*** Opening of INFORMATION SHOWN ***
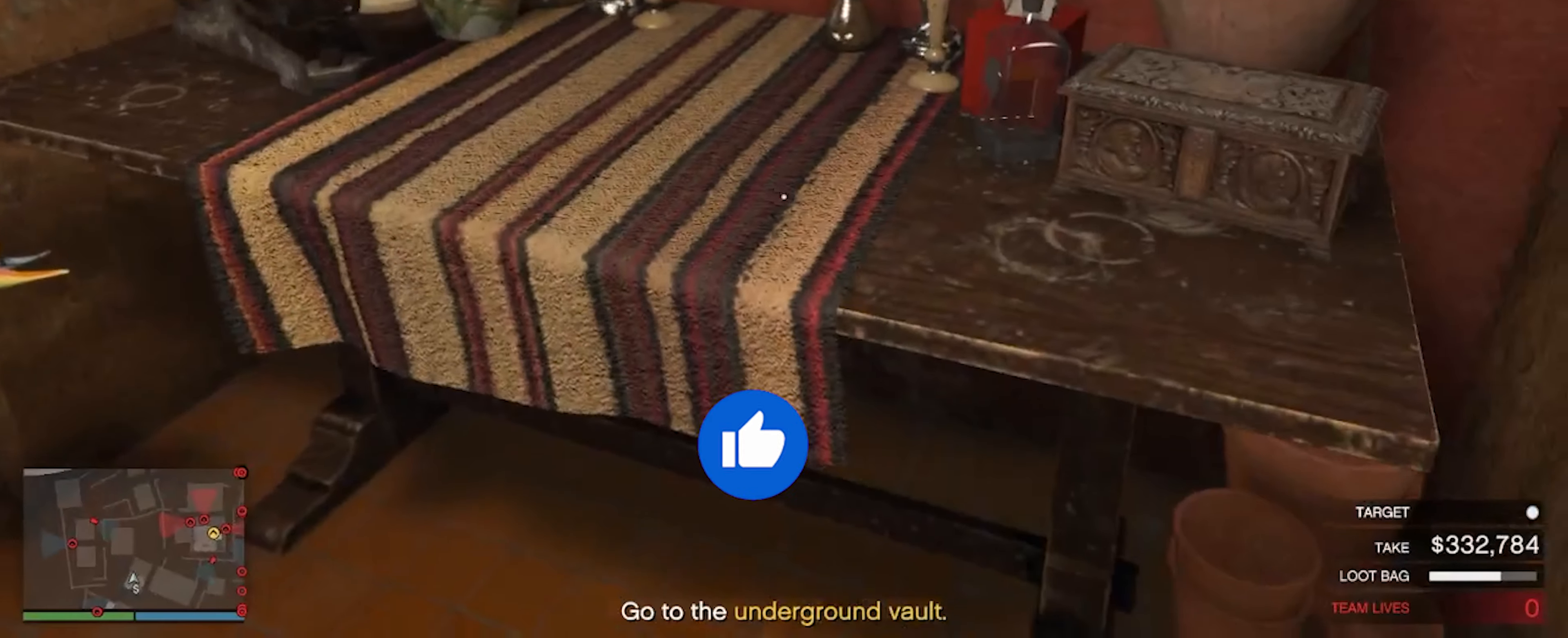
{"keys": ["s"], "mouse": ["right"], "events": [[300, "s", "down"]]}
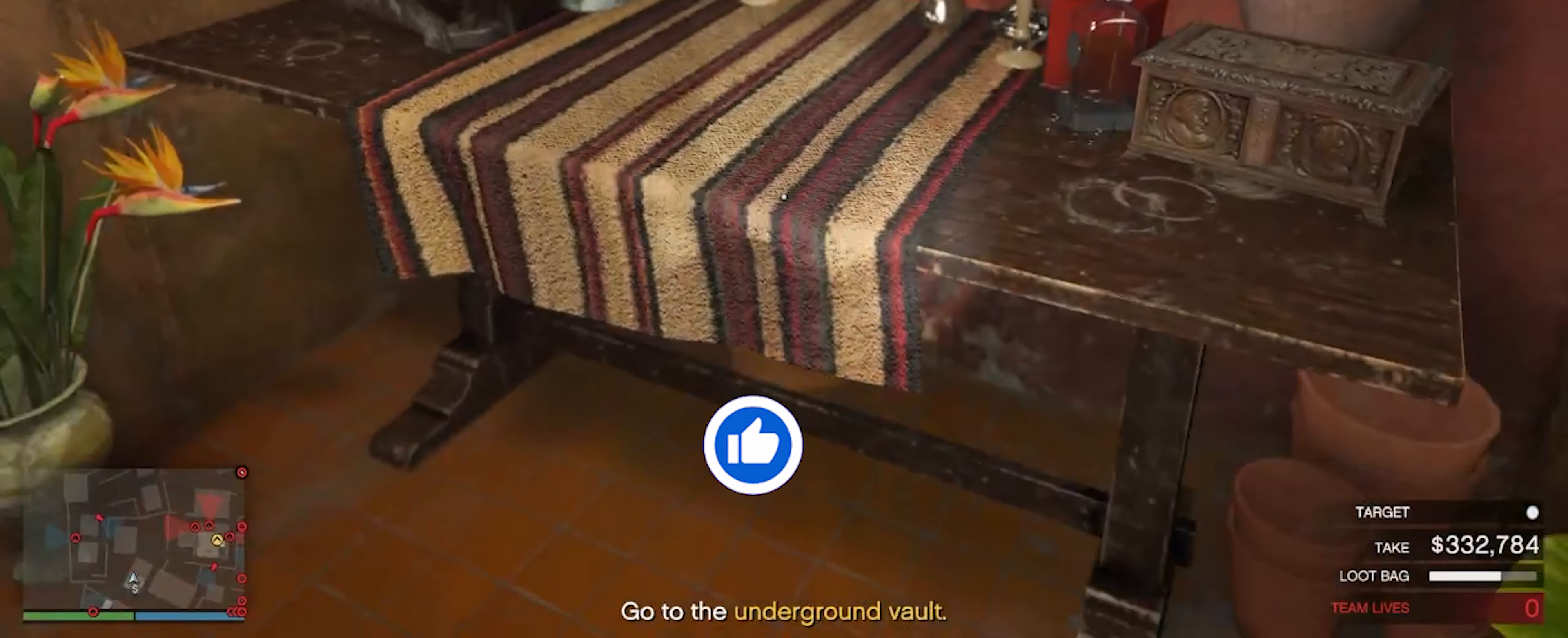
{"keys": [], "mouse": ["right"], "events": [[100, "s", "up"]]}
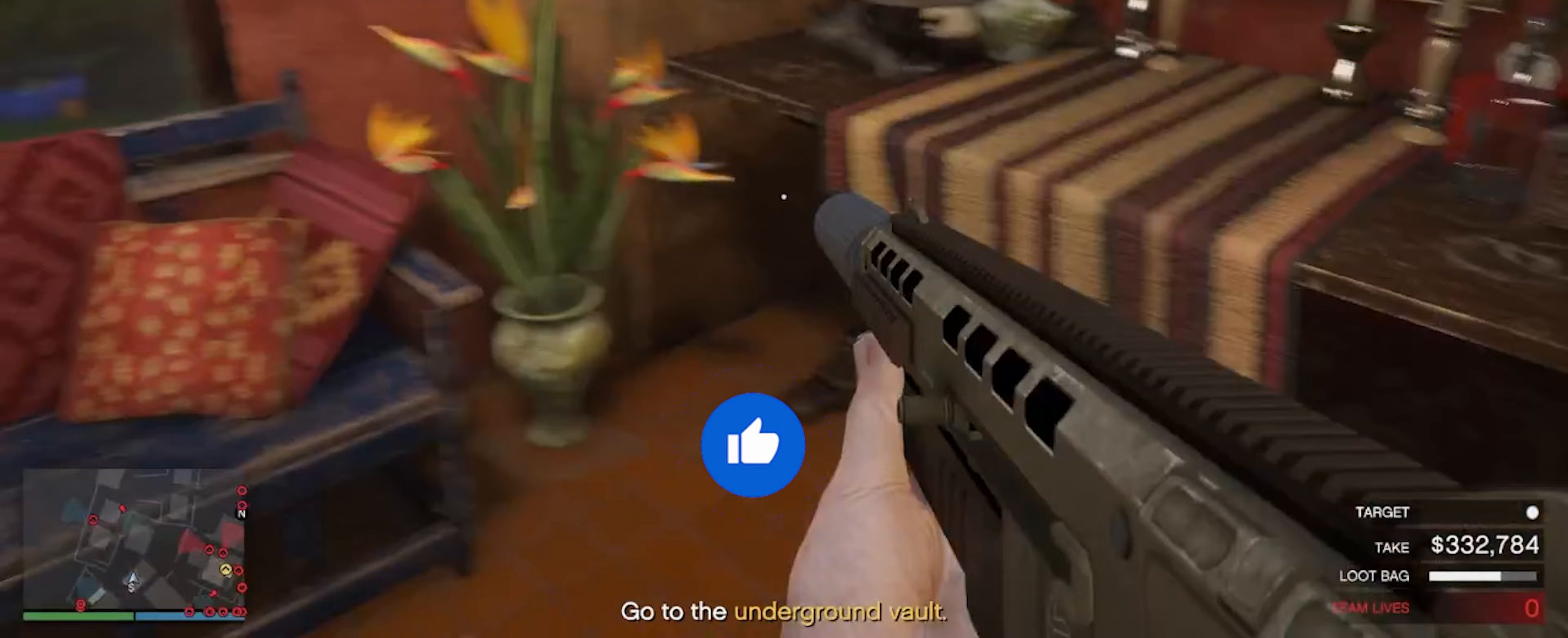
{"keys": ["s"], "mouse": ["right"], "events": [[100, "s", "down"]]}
*** Close of INFORMATION SHOWN ***
**WHAT YOU NEED TO DO**. Write out the material exactly, excluding pictures.

**TASK RESPONSE**.
{"keys": ["s"], "mouse": ["right"], "events": [[300, "s", "down"]]}
{"keys": [], "mouse": ["right"], "events": [[100, "s", "up"]]}
{"keys": ["s"], "mouse": ["right"], "events": [[100, "s", "down"]]}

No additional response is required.